Several parents, alumni and teachers used the board's public comment period April 7 to press the Lee's Summit R‑VII Board of Education on funding priorities, teacher pay and district spending.
Beth Corey (speaker 21), an LSR7 alum and parent, praised newly elected board members and urged community members to move from "spectating and complaining to showing up and contributing." She warned against amplifying division on social media and called for authentic engagement with schools.
Ayesha O'Malley (speaker 22), a parent, said a state proposal to eliminate the income tax and replace it with higher sales taxes would shift the burden to families and undermine school funding, asking the board: "What is the plan if additional funding is cut? How are we advocating for our district right now at a state and federal level?" She specifically referenced House Speaker John Patterson as a driving force behind the proposal.
Heather Crane (speaker 24), a 23-year veteran teacher, criticized what she described as rising administrative salaries and 'salary compression' disadvantaging teachers. "We need more building staff, and maybe an audit will help reveal these discrepancies," Crane said, and she urged the board to "put the money where the students are." She also asked the board to fix pay-step gaps.
Kristen Grubbs (speaker 25) presented data she said showed reading proficiency declines since district-wide student-assigned Chromebooks were introduced and argued that device-related costs increased curricular expenditures. She urged district leadership to "consider a reduction in student assigned devices, especially in our elementary grades." Grubbs also questioned past vendor contracts and program accountability.
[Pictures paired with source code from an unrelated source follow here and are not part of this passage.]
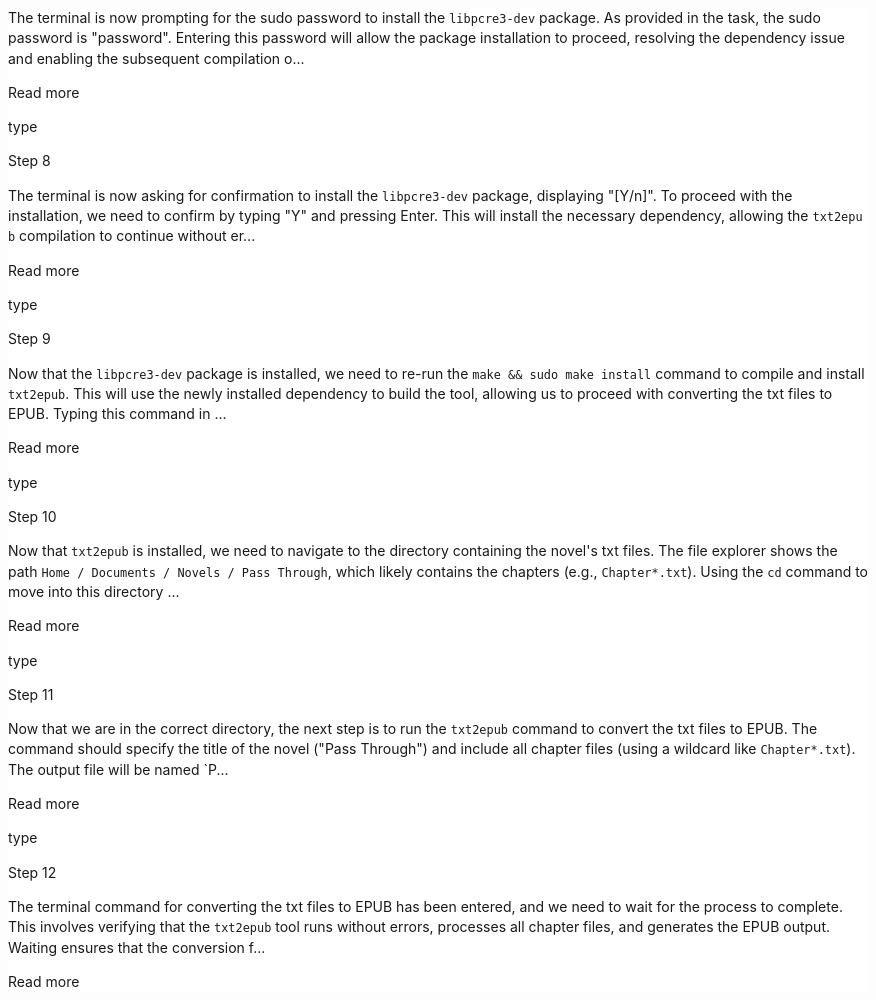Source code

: <think> The terminal is now prompting for the sudo password to install the `libpcre3-dev` package. As provided in the task, the sudo password is "password". Entering this password will allow the package installation to proceed, resolving the dependency issue and enabling the subsequent compilation o...

Read more

type

Step 8

<think> The terminal is now asking for confirmation to install the `libpcre3-dev` package, displaying "[Y/n]". To proceed with the installation, we need to confirm by typing "Y" and pressing Enter. This will install the necessary dependency, allowing the `txt2epub` compilation to continue without er...

Read more

type

Step 9

<think> Now that the `libpcre3-dev` package is installed, we need to re-run the `make && sudo make install` command to compile and install `txt2epub`. This will use the newly installed dependency to build the tool, allowing us to proceed with converting the txt files to EPUB. Typing this command in ...

Read more

type

Step 10

<think> Now that `txt2epub` is installed, we need to navigate to the directory containing the novel's txt files. The file explorer shows the path `Home / Documents / Novels / Pass Through`, which likely contains the chapters (e.g., `Chapter*.txt`). Using the `cd` command to move into this directory ...

Read more

type

Step 11

<think> Now that we are in the correct directory, the next step is to run the `txt2epub` command to convert the txt files to EPUB. The command should specify the title of the novel ("Pass Through") and include all chapter files (using a wildcard like `Chapter*.txt`). The output file will be named `P...

Read more

type

Step 12

<think> The terminal command for converting the txt files to EPUB has been entered, and we need to wait for the process to complete. This involves verifying that the `txt2epub` tool runs without errors, processes all chapter files, and generates the EPUB output. Waiting ensures that the conversion f...

Read more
Robert Andrew (speaker 23) framed funding as a moral issue and cautioned that statewide funding formula changes could quickly erode local gains: "Please don't allow the budgets to be destroyed," he said.
Board members did not provide immediate policy changes during the meeting; the comments were noted and, per board policy, may prompt further discussion with the superintendent. Several commenters asked how community members could support board advocacy and what concrete contingency plans the district has if state funding is cut.